*Problem*: In the figure legend below, list everything that induced ADSCs were transfected with for 48 h in panel (D).

Figure 5. RUNX2 direct regulation on the promoter.

(A) Schematic diagram of the human E-cadherin gene promoter showing the positions of potential binding sites of putative transcription factor RUNX2 analyzed using Jarsper. Two segments at -336 bp (site1) and -579 bp (site2) upstream from the transcription start site (TSS). (B) Binding of RUNX2 to the E-cadherin promoter region in ADSCs cultured with epithelial differentiation medium or control (-) were detected by chromatin immunoprecipitations. Protein-chromatin crosslinked complexes were immunoprecipitated with either RUNX2 antibody or negative control antibody IgG. Chromatin immunoprecipitate obtained in the ChIP assay was quantified by real-time PCR. PCR primers spanning E-cadherin promoter including the three putative binding sites regions were employed. OCN promoter primers were used as a positive control. The data show promoter occupancy normalized to Input and represent Mean ± SD of three independent experiments, ^*P<0.05, ^**P<0.01. (C) Activity of the E-cadherin promoter in ADSCs co-transfected with the indicated amounts of pCMV-RUNX2 plasmid, pGL3- E-cadherin promoter and pRL-TK. Dose dependent increase of E-cadherin promoter activity in ADSCs with increasing concentration of pCMV-RUNX2 plasmid was measured by dual-luciferase assay. Luciferase values expressed were normalized with respect to pRL-TK value. (D) Induced ADSCs were transfected with pCMV vector, pCMV-RUNX2, siRNA or siRUNX2 respectively for 48 h. Total cell lysates obtained from these cells were assayed for luciferase activity and normalized with pRL-TK activity co-expressed in these cells. (E) Induced ADSCs were transfected with pCMV vector, pCMV-RUNX2, siRNA or siRUNX2 respectively for 48 h. Total cell lysates obtained from these cells were assayed for luciferase activity and normalized with pRL-TK activity co-expressed in ADSCs. Data represent triplicate studies with a mean ± SD. ^*P < 0.05, ^**P < 0.01, ^*P < 0.05, ^***P < 0.001. Each experiment was repeated at least three times.

*Entries shown*:
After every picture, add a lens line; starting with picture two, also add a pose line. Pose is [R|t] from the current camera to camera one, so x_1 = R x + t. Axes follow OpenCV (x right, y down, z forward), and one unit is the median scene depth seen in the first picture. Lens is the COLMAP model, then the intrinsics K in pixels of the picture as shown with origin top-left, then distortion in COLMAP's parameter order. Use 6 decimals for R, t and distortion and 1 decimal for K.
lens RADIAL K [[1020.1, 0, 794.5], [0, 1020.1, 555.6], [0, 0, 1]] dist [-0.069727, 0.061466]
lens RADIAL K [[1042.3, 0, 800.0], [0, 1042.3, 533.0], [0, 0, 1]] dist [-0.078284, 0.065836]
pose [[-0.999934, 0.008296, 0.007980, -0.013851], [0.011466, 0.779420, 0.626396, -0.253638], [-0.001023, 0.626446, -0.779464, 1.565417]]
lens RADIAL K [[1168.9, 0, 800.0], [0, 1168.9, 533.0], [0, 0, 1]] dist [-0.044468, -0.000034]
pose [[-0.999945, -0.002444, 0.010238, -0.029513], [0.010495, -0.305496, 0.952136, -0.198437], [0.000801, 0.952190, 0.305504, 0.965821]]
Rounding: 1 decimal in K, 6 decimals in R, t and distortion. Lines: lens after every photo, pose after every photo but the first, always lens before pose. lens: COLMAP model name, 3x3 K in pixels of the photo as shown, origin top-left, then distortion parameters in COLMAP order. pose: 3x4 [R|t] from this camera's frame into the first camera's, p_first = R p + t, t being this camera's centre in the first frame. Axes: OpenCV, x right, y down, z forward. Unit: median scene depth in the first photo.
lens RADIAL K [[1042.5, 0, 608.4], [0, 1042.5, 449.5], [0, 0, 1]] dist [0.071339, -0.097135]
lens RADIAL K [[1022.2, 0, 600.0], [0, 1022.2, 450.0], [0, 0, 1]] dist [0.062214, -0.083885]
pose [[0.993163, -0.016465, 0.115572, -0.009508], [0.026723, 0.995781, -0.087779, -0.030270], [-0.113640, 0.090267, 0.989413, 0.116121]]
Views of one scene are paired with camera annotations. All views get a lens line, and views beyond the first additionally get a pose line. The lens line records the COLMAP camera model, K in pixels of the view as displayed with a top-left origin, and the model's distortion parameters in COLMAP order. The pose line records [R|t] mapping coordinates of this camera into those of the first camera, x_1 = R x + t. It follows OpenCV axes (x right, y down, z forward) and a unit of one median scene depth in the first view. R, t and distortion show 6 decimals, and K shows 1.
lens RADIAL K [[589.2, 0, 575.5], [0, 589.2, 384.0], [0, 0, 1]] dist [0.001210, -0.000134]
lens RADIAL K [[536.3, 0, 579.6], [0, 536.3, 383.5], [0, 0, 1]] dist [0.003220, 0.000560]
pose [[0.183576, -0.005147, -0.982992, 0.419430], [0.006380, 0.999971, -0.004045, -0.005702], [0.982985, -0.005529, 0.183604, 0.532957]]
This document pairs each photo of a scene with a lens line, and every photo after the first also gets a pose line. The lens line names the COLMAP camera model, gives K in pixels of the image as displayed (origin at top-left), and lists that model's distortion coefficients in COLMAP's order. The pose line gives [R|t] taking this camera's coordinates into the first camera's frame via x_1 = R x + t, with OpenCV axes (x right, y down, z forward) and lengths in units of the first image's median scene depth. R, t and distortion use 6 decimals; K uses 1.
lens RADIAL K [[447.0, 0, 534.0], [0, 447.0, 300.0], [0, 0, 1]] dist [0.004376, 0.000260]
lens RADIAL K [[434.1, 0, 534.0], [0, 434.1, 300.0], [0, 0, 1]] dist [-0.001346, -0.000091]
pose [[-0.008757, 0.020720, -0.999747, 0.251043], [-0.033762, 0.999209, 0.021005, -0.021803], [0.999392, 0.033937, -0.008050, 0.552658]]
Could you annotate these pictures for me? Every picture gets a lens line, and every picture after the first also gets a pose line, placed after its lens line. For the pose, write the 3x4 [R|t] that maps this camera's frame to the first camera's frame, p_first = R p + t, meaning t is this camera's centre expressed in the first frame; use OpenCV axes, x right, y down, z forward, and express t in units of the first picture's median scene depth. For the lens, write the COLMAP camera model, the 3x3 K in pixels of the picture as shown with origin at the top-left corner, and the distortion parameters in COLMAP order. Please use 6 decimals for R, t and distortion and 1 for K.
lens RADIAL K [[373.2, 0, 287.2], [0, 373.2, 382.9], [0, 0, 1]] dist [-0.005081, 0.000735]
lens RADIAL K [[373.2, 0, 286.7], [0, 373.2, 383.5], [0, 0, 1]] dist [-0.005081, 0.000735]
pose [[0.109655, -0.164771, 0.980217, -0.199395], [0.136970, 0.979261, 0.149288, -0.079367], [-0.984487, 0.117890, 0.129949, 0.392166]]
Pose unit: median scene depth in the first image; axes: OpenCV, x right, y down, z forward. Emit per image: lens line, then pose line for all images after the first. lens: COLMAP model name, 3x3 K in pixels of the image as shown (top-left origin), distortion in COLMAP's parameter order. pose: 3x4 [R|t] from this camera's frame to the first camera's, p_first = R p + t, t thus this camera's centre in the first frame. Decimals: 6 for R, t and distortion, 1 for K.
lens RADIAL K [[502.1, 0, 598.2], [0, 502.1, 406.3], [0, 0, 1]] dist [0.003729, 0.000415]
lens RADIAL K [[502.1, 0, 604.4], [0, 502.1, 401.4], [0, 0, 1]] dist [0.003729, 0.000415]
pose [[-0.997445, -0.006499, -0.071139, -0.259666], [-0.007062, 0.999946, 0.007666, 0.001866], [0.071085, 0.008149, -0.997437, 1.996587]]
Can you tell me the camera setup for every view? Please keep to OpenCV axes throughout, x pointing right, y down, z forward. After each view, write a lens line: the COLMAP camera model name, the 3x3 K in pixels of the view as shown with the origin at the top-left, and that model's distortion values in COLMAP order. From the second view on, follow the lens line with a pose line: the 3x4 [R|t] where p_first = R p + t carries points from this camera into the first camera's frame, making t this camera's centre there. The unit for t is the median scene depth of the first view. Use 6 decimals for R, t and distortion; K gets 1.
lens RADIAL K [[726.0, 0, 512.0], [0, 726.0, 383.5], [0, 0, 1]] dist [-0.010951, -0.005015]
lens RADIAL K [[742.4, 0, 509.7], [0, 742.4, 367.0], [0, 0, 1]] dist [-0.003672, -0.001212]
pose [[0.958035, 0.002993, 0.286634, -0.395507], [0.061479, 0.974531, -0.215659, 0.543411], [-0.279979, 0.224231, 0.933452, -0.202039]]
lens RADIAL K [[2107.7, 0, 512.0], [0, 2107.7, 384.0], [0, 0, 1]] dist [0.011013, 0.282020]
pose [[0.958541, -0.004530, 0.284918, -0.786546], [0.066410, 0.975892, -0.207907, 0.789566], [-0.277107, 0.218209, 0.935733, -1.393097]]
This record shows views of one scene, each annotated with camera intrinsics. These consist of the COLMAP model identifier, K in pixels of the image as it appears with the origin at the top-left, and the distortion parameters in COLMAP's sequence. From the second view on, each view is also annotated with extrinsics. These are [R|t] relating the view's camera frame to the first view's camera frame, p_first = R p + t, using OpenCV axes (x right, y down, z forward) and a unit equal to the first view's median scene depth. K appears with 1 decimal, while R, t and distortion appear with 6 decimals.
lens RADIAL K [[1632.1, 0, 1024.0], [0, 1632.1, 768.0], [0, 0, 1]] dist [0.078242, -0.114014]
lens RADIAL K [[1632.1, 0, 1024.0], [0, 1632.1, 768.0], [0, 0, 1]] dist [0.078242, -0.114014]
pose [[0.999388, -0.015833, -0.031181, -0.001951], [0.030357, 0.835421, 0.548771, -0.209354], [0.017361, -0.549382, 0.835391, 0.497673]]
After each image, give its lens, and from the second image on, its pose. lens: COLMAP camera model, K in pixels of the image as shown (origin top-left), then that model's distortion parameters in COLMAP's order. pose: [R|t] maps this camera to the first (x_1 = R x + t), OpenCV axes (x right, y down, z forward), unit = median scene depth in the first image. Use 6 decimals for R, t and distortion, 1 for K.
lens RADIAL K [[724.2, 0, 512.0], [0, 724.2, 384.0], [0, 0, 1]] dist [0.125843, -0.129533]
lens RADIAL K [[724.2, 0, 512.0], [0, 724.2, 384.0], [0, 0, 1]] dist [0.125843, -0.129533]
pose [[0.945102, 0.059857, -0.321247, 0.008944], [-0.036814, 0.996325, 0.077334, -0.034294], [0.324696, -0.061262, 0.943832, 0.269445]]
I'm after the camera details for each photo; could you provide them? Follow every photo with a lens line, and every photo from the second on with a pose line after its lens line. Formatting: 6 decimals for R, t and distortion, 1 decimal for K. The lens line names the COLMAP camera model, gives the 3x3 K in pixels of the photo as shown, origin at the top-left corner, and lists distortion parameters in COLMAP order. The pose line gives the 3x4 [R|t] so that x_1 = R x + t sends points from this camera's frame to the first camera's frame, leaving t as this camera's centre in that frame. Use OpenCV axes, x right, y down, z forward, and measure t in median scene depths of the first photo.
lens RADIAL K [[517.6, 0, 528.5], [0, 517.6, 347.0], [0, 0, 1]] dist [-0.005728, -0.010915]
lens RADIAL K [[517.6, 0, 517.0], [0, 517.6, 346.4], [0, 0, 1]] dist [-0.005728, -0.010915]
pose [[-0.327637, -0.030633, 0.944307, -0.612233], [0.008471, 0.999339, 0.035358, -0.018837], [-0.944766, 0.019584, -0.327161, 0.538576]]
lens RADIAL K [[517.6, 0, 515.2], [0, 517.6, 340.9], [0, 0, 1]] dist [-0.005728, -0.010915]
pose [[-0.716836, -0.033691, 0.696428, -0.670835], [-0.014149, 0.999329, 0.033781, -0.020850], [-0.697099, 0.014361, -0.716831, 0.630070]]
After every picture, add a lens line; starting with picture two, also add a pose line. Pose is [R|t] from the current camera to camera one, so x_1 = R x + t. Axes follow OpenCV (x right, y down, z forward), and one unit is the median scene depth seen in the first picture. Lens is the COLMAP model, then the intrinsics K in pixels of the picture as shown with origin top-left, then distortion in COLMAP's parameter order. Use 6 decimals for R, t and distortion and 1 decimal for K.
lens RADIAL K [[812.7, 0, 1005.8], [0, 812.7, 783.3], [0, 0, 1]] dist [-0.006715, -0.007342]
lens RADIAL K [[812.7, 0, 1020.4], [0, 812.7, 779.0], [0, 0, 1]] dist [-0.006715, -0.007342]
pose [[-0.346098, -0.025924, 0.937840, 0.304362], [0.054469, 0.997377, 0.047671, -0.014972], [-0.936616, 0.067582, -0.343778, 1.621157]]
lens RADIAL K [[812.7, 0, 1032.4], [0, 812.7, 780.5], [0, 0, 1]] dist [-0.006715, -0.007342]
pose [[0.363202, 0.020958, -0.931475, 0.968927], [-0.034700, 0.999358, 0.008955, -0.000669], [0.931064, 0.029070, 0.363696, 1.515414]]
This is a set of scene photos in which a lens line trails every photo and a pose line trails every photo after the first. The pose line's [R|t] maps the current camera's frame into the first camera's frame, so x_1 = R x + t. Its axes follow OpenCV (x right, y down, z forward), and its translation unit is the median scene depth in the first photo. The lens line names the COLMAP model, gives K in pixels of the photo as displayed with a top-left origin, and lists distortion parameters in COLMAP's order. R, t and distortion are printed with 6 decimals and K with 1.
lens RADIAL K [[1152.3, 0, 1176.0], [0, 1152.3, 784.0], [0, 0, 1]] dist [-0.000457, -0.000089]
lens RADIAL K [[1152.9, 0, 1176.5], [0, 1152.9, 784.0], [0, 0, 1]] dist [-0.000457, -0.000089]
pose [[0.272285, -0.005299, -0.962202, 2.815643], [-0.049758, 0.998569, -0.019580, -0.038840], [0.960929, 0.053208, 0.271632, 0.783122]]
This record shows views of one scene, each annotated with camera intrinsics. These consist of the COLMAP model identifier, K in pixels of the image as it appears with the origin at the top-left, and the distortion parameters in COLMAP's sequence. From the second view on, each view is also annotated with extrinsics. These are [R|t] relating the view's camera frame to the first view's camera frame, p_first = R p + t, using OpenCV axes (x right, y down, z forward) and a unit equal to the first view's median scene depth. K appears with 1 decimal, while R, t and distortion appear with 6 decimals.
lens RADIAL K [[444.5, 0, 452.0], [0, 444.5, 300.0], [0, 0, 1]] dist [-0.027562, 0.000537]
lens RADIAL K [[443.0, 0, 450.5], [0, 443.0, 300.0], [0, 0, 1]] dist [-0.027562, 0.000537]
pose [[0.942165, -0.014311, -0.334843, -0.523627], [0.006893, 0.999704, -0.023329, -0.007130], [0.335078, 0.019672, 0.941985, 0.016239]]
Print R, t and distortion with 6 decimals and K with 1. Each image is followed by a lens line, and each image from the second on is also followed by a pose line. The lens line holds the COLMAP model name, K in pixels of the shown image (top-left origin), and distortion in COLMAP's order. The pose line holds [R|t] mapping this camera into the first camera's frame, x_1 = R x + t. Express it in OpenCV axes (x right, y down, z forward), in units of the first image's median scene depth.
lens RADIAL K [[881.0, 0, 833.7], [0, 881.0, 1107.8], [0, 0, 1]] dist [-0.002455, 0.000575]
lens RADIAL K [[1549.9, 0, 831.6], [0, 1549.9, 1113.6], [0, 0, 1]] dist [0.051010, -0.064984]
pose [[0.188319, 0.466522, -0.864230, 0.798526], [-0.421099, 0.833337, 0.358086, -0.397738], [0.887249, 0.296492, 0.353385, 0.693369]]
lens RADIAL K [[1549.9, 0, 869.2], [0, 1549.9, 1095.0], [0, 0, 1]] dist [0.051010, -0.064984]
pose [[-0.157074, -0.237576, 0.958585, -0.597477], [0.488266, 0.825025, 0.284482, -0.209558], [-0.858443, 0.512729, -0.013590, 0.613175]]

*Response area*: pCMV vector, pCMV-RUNX2, siRNA, siRUNX2